If you have someone to help, have them step on the brakes while you look. If that doesn't work, pull the harness out, fold down the rear seat and step on the brakes while looking at the lamps. If what I say is so, buy another set for the brake lights if not, don't listen to me.


Look at the original lamp. How many terminals? The picture of yours on Amazon show only two. 

I have had excellent results purchasing from Diode Dynamics for other LEDs on my Cruze. Ask for Nick if you call them.

Diode Dynamics @Diode Dynamics






*EDIT:* Hit the reload button at least once and up to three times to get the search function to work. Sometimes a glitch cause this to happen.


----------



## Thebigzeus (Dec 2, 2018)

6speedTi said:


> Just a word of note incase you or others didn't realize this. Red lens use red LED. Yellow lens use yellow led. Only a clear lens you can use any color you desire.


Yep, I ordered the red ones, looked great, just didnt function as expected.


----------



## Thebigzeus (Dec 2, 2018)

Believe it or not, I drove to Autozone and took a chance to see what they had. These actually work great! https://www.autozone.com/electrical...b/zevo-led-brake-light-mini-bulb/14208_0_1556 Paid $25, a bit steep, but whatever it works for me and today.
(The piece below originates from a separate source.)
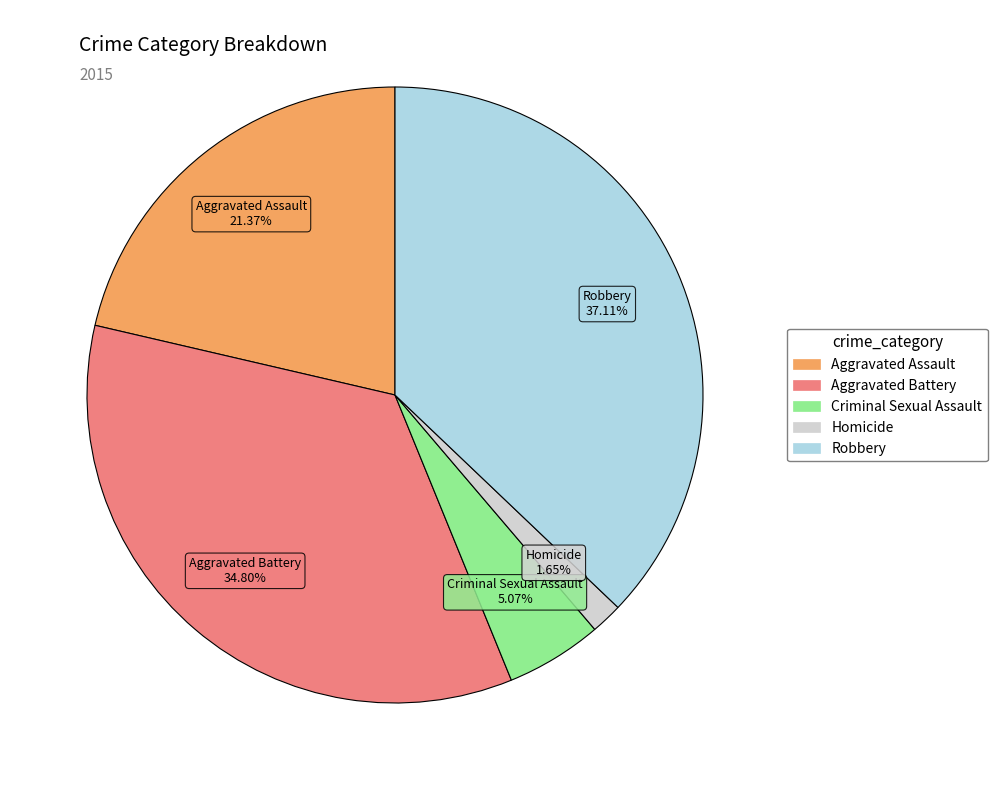

Does Homicide represent more than half of the total?

No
Thanks y'all


----------



## LiveTrash (May 24, 2015)

Thebigzeus said:


> Yep, I ordered the red ones, looked great, just didnt function as expected.


Probably performed exactly as mine did. Here's a video of my comparison. LED on the right, stock filament bulbs on the left.
https://www.youtube.com/watch?v=d5VN1uJLVTg

I returned the brake light and turn signal bulbs and kept the reverse lights. I felt the same way you did about them, the difference in brightness wasn't nearly enough to make it worth the upgrade. It just wasn't safe either. I've since upgraded to the Spyder Tail Lights and love them. The outer ring is the running light and the center block of diodes is the brake light. They've separated the running light and brake light internally within the tail light wiring and I love the way it looks. It makes braking more noticeable especially in poor weather conditions. Here's a decent demo video someone has posted of theirs at night time: https://www.youtube.com/watch?v=0CsyeQUQJKI


----------



## TheRealHip (Sep 1, 2014)

I have the spiders and really like them too.


----------



## ChevyGuy (Dec 13, 2014)

I forget what bulbs they were, but I bought 4 from Diode Dynamics. I had to put tape over the lights I put in the trunk as they were wired odd and caused the "brake" light to activate. The contrast between tail and brake isn't quite as good as I'd like when I'm looking right at them, but things behind be sure light up when I press the brake.

I believe the ones I bought were rated as "a little brighter than stock".


----------